Decisão do TJDFT suspende liminar que impedia a assinatura de acordo entre as instituições. O negócio ainda depende de aprovação do Banco Central e do Cade

Paulo Henrique Costa, presidente do BRB( Foto- Rafael Lavenère/BRB)

Tribunal de Justiça do Distrito Federal e dos Territórios (TJDFT) autorizou, nesta sexta-feira (9), a continuidade do processo de compra do Banco Master pelo Banco de Brasília (BRB).

A decisão foi proferida na noite desta sexta-feira (9/5) pelo desembargador João Egmont, que revogou a liminar anteriormente concedida pela 1ª Vara da Fazenda Pública do DF e liberou a assinatura do contrato entre as instituições financeiras.

A ação havia sido movida pelo Ministério Público do Distrito Federal e Territórios (MPDFT), sob o argumento de que a transação exigiria autorização legislativa específica, conforme a Lei nº 13.303/16, a qual rege a negociação.

O magistrado acolheu os recursos apresentados pelo BRB e pelo Governo do Distrito Federal (GDF), concluindo que não havia risco iminente ou dano irreparável que justificasse a suspensão da operação.

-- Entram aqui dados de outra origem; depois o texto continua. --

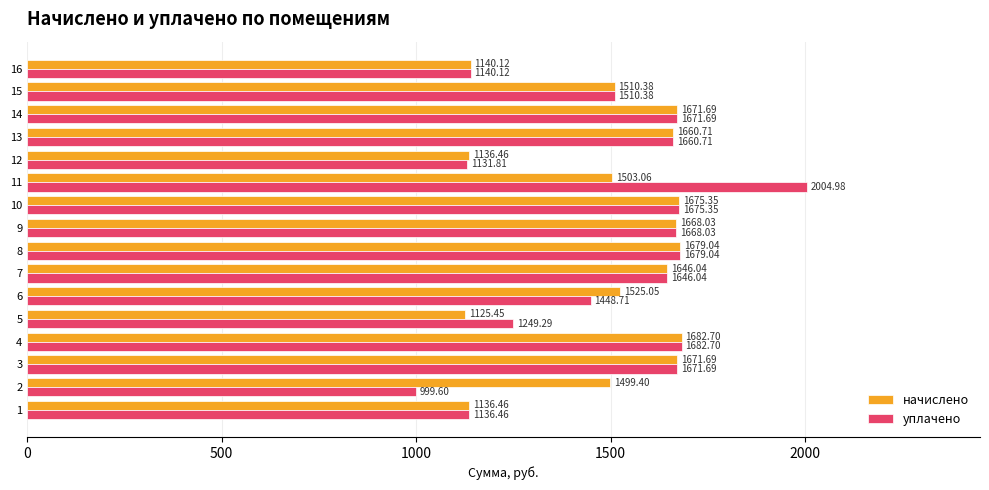

List the series in order of their peak value, highest first.

уплачено, начислено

“A manutenção da liminar interfere desnecessariamente em uma operação estratégica, antes mesmo da análise técnica dos órgãos reguladores competentes”, argumentou Egmont em sua decisão.

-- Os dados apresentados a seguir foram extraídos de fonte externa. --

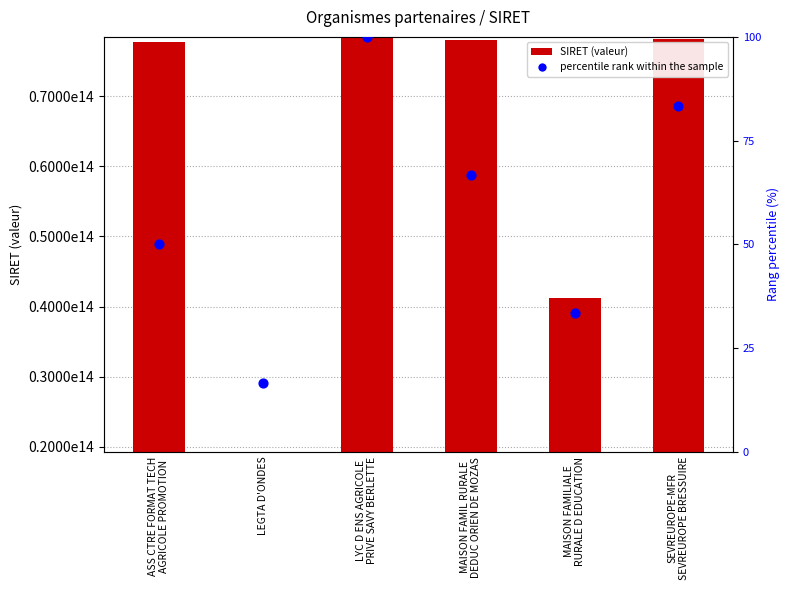

What are all the series names shown in the legend?

SIRET, percentile rank within the sample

De acordo com o desembargador, o negócio envolve a compra de ações e não configura aquisição de controle societário — o que dispensa aprovação legislativa, conforme interpretação do §2º do artigo 2º da Lei das Estatais e do artigo 136 da Lei das Sociedades por Ações.

“Infere-se da operação relatada não existir, em princípio, aquisição de controle societário do Banco Master, tampouco exigência de deliberação por maioria de votos e domínio de gestão em assembleia geral”, escreveu Egmont na decisão que garante prosseguimento ao contrato.

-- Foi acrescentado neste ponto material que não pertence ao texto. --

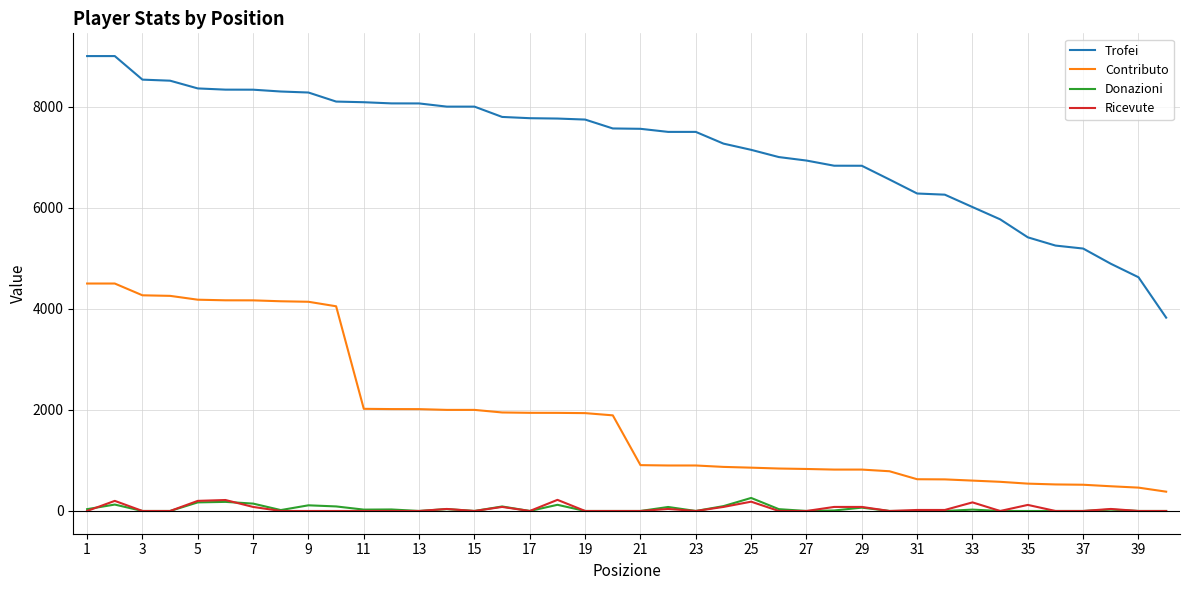

True or false: Contributo and Trofei intersect in this chart.

False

Nas decisões, o desembargador afirmou que a compra do Banco Master ainda depende de aprovação do Banco Central e do Conselho Administrativo de Defesa Econômica (Cade). Dessa forma, não há urgência que justifique a concessão de uma liminar para barrar a compra.

“Inexiste urgência concreta, porquanto a assinatura do contrato ainda não é iminente, já que a operação depende de aprovação prévia do Bacen e do Cade”, afirmou João Egmont.

Em março deste ano, o BRB anunciou a intenção de comprar o Banco Master por R$ 2 bilhões. O BRB ficaria com 58% do capital total e 49% das ações ordinárias do Master. A operação depende de autorização do Banco Central.